Problems to work on »
1) From the passage on jury instructions, reproduce the part that opens with the words containing "We also consider" and closes with "had diverted attention.".
2) Answer these questions from the passage on jury instructions:
(a) Which two factors does the court say it was error to include in the instructions?
(b) In what year was Aetna Casualty & Surety Co. v. Osborne-McMillan Elevator Co. decided?
(c) In the plaintiffs' requested instruction, what attracts a person's attention?
3) Translate this sentence from the passage on jury instructions into Spanish: "A trial judge has great leeway in framing instructions."

Text provided »
┄┄┄┄┄┄┄┄┄┄

We conclude that it was error to include the factors of weather and traffic in the instructions when such factors were totally foreign to the evidence and completely extraneous to the facts at issue.
A trial judge has great leeway in framing instructions. There is no necessity that there be exact conformity to the suggested instructions even when such instructions would be completely appropriate. It is even more apparent that there should not be exact conformance to suggested instructions where the fact situation envisaged by the instructions is different from the facts at issue. The instruction must be germane to the situation at hand and must be framed in light of the evidentiary issues. We stated in Aetna Casualty & Surety Co. v. Osborne-McMillan Elevator Co. (1967), 35 Wis.2d 517, 529, 151 N.W.2d 113:
"A trial court must have and does have some leeway in the choice of language and emphasis in framing instructions which as a whole must not favor one side or the other but should set forth the respective versions of the evidence of the contestants."
We also consider it error, under the circumstances, to have excluded language that would have presented to the jury the standard of reasonable care to be exercised by a frequenter where there was evidence that a merchandise display had diverted attention.
Plaintiffs' requested instruction said:
"A person is not bound ... to see every hazard... especially when his attention is attracted by the display of merchandise in the store...."(Emphasis supplied.)
We believe a more appropriate instruction—one less likely to lead to the inference that the court had prejudged the evidence—would be:
"A person is not bound to see every hazard, especially if you are satisfied from the evidence that his attention is attracted by a display of merchandise in the store."

┄┄┄┄┄┄┄┄┄┄

Items from a data source »
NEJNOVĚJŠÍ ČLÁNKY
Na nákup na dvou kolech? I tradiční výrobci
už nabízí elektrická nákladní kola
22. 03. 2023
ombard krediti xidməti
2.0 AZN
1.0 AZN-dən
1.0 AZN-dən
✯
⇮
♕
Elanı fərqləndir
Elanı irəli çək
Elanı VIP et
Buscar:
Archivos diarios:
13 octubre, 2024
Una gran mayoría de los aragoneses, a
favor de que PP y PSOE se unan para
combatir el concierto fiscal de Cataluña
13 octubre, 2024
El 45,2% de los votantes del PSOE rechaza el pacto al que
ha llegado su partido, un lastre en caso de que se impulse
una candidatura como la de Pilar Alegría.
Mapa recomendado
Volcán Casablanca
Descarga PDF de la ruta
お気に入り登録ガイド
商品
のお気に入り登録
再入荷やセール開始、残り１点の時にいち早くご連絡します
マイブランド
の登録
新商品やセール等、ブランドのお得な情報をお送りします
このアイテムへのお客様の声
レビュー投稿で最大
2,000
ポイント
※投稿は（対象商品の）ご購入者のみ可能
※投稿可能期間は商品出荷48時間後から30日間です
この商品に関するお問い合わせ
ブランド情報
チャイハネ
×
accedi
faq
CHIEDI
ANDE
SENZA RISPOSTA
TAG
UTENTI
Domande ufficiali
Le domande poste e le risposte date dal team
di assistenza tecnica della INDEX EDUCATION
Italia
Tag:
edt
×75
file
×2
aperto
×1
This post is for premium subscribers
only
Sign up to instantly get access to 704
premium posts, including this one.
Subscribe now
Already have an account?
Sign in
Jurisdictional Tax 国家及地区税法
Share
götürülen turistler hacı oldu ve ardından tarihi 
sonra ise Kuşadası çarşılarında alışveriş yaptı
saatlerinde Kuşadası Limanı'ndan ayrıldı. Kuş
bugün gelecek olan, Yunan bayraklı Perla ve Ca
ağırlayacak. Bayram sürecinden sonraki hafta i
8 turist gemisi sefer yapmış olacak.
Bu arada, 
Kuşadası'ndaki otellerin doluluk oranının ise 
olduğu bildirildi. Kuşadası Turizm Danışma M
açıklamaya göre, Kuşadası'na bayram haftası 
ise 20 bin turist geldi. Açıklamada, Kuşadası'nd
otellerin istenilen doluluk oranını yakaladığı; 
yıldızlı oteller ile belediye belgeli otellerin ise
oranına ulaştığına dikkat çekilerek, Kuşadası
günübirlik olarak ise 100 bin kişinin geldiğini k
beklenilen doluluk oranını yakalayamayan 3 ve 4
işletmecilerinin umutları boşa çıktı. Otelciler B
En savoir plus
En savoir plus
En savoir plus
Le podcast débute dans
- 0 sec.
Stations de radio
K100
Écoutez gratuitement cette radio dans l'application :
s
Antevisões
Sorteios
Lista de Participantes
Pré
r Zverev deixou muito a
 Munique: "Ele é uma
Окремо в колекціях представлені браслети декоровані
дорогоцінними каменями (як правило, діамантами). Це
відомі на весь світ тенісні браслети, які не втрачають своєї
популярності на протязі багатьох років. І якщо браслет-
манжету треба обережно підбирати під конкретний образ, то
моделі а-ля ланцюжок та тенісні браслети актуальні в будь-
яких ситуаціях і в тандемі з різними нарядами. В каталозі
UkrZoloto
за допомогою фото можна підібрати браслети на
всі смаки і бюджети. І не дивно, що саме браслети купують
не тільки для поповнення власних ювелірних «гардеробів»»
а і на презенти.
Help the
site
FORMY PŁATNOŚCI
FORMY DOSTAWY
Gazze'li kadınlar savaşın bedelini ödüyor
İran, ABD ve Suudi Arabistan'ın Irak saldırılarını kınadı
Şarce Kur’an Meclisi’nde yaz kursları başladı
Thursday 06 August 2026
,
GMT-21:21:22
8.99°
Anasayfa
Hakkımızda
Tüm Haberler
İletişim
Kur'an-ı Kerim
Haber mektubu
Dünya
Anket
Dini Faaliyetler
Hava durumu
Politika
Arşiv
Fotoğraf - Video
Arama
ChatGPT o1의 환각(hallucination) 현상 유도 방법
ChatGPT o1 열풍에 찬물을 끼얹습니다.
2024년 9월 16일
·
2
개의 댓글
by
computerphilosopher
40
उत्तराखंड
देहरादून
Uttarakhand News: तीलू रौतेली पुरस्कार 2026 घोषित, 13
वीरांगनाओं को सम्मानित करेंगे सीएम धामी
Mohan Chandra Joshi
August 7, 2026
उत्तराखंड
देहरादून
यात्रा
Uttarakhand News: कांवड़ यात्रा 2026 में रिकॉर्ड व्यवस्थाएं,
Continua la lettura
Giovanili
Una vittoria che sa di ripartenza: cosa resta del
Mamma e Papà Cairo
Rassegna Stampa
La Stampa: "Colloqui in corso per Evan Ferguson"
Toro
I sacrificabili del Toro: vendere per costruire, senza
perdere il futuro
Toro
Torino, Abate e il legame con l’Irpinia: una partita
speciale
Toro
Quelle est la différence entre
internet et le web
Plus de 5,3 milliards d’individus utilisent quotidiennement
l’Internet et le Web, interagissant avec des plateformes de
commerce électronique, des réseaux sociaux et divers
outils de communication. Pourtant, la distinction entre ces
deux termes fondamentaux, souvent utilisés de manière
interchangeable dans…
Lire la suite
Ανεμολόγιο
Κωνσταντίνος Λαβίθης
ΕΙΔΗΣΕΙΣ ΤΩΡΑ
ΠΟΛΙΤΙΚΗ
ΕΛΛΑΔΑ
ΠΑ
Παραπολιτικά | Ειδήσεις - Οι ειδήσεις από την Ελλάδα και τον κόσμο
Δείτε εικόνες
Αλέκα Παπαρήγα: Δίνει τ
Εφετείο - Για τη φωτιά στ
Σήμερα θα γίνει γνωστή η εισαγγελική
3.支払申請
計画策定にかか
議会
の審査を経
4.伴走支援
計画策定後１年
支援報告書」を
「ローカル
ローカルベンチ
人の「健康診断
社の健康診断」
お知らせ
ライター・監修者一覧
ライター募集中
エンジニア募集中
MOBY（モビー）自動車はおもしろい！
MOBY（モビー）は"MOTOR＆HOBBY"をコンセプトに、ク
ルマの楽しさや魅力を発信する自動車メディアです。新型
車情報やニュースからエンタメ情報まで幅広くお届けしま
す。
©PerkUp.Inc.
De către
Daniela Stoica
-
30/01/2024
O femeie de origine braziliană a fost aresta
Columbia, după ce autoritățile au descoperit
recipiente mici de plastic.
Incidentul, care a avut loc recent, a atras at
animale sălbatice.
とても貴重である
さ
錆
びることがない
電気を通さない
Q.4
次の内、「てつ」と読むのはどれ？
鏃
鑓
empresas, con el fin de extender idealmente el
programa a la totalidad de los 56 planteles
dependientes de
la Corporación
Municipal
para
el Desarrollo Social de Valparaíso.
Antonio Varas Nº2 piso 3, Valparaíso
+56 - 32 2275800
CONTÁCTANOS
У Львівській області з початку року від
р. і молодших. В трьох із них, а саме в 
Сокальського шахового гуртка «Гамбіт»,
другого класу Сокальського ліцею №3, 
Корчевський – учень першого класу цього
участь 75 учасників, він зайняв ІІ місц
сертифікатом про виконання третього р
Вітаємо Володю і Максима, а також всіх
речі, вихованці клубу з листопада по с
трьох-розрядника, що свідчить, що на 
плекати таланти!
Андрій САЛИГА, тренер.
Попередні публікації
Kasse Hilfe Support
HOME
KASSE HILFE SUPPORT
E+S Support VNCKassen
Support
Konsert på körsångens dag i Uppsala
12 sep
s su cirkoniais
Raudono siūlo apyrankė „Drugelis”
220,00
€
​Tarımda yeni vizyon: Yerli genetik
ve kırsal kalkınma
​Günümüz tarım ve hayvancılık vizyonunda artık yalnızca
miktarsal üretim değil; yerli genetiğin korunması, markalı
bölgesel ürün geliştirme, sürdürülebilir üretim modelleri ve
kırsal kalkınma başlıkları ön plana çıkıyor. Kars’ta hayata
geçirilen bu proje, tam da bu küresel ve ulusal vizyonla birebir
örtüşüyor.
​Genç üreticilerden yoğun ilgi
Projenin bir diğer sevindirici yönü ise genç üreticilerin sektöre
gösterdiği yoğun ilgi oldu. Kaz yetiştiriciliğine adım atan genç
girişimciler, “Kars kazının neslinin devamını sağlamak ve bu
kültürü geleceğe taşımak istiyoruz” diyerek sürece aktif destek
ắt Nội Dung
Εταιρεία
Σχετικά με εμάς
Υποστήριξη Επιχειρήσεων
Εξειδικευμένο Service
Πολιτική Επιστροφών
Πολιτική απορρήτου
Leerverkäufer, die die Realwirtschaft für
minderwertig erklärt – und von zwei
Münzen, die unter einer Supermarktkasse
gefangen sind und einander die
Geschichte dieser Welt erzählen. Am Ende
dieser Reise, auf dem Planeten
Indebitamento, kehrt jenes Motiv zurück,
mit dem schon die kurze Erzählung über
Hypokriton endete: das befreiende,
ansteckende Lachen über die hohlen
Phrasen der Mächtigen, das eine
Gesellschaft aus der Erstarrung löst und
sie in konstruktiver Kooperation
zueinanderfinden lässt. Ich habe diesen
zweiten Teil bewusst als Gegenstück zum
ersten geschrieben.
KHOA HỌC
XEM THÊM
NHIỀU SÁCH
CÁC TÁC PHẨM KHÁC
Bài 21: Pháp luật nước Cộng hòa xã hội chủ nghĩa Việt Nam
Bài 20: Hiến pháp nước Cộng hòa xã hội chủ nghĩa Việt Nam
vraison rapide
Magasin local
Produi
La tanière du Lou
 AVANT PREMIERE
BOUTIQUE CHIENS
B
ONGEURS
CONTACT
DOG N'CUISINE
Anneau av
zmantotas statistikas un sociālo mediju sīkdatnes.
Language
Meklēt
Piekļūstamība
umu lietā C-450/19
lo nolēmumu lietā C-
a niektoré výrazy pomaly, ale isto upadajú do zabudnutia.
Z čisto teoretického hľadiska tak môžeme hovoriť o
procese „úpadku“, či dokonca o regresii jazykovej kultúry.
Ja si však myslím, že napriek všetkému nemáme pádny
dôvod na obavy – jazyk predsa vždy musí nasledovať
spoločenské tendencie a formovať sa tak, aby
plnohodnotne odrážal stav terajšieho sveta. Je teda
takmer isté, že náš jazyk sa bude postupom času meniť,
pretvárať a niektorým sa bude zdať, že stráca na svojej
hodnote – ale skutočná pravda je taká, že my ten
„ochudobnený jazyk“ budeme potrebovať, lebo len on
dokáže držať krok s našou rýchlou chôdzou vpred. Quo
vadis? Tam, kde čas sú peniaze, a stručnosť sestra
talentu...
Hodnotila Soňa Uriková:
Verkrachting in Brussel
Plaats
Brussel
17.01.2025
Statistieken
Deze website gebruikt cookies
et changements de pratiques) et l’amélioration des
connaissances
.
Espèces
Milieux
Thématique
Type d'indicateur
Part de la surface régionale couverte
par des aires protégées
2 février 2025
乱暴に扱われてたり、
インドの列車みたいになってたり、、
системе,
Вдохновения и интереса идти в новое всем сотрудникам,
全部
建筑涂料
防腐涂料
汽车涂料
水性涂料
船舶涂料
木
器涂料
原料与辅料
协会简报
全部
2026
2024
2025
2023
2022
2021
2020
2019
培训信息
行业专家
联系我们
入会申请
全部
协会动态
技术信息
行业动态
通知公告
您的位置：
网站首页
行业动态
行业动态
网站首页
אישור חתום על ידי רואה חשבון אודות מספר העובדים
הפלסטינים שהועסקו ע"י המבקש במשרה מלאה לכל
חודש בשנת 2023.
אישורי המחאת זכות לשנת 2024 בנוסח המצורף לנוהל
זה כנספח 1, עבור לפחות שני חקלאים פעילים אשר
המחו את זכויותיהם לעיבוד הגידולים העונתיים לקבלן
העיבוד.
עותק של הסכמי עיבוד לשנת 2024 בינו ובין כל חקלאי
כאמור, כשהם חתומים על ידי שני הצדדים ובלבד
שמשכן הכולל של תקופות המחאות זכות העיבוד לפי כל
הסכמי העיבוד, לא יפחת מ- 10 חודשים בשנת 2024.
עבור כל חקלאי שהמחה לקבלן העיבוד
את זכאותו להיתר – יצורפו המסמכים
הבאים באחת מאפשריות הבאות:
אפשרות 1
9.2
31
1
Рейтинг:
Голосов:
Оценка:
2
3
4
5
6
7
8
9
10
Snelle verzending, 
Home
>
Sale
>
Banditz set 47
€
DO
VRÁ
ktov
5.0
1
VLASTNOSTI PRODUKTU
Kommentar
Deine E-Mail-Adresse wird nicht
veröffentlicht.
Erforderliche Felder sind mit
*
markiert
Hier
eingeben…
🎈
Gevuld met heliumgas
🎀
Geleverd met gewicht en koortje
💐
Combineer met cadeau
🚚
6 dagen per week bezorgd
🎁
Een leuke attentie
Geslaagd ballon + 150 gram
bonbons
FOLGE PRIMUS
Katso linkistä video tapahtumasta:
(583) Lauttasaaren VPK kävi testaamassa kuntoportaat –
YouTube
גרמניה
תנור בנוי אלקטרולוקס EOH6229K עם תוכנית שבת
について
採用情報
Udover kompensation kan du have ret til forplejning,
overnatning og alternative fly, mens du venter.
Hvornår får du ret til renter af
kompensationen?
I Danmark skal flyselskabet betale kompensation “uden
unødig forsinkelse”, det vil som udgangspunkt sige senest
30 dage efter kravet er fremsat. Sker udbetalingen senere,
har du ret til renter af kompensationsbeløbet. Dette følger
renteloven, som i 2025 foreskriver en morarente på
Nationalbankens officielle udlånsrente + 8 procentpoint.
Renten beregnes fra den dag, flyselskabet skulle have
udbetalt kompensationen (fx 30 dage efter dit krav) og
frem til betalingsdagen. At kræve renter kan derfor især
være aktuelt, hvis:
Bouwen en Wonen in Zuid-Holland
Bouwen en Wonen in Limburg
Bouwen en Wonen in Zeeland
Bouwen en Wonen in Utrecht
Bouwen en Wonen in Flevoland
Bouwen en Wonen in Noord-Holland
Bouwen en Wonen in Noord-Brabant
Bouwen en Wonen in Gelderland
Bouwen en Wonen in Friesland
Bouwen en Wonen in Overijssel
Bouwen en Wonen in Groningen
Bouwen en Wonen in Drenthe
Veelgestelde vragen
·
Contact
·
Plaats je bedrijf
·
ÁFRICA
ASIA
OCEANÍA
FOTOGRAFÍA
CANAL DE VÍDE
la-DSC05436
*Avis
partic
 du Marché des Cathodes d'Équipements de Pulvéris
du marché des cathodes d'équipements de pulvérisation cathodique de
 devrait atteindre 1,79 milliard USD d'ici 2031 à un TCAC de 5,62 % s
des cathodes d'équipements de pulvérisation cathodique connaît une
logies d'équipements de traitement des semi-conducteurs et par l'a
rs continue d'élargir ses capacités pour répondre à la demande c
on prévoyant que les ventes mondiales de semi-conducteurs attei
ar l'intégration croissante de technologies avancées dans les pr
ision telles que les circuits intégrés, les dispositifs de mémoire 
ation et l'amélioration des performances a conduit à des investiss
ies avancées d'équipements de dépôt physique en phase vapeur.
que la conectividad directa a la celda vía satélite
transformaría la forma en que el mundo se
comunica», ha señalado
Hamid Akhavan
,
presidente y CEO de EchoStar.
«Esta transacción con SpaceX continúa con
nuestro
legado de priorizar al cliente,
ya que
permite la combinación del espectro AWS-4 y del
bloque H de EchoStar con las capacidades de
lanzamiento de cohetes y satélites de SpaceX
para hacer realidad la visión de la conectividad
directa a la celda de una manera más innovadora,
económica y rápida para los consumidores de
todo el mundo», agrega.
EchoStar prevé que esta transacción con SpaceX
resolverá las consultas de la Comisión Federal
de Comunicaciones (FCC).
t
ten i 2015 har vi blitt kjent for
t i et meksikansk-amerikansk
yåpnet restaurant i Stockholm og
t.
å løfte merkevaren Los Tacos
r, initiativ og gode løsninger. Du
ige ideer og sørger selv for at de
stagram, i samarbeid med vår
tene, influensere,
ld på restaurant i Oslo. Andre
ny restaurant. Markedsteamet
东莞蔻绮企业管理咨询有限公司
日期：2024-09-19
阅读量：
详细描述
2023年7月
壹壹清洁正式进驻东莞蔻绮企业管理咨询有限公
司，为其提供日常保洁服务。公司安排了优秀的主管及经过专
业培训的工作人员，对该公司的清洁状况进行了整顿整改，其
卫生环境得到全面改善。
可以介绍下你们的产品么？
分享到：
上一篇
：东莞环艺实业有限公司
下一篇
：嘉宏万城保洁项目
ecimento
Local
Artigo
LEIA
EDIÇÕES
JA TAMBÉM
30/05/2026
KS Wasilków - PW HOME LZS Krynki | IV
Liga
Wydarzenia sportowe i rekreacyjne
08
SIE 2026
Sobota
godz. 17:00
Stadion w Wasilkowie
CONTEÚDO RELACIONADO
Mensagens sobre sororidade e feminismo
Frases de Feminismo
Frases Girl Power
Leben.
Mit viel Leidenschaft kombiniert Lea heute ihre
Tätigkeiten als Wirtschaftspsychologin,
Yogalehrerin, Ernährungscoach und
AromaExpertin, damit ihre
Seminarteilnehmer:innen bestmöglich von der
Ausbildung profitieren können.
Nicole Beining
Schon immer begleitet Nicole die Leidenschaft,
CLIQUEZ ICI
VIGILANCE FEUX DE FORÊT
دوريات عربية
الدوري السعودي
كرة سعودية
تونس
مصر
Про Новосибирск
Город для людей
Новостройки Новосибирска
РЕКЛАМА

┄┄┄┄┄┄┄┄┄┄

Exercise answers »
1)
We also consider it error, under the circumstances, to have excluded language that would have presented to the jury the standard of reasonable care to be exercised by a frequenter where there was evidence that a merchandise display had diverted attention.

2)
(a) Weather and traffic.
(b) 1967.
(c) The display of merchandise in the store.

3) Un juez de primera instancia tiene un amplio margen de discreción al redactar las instrucciones.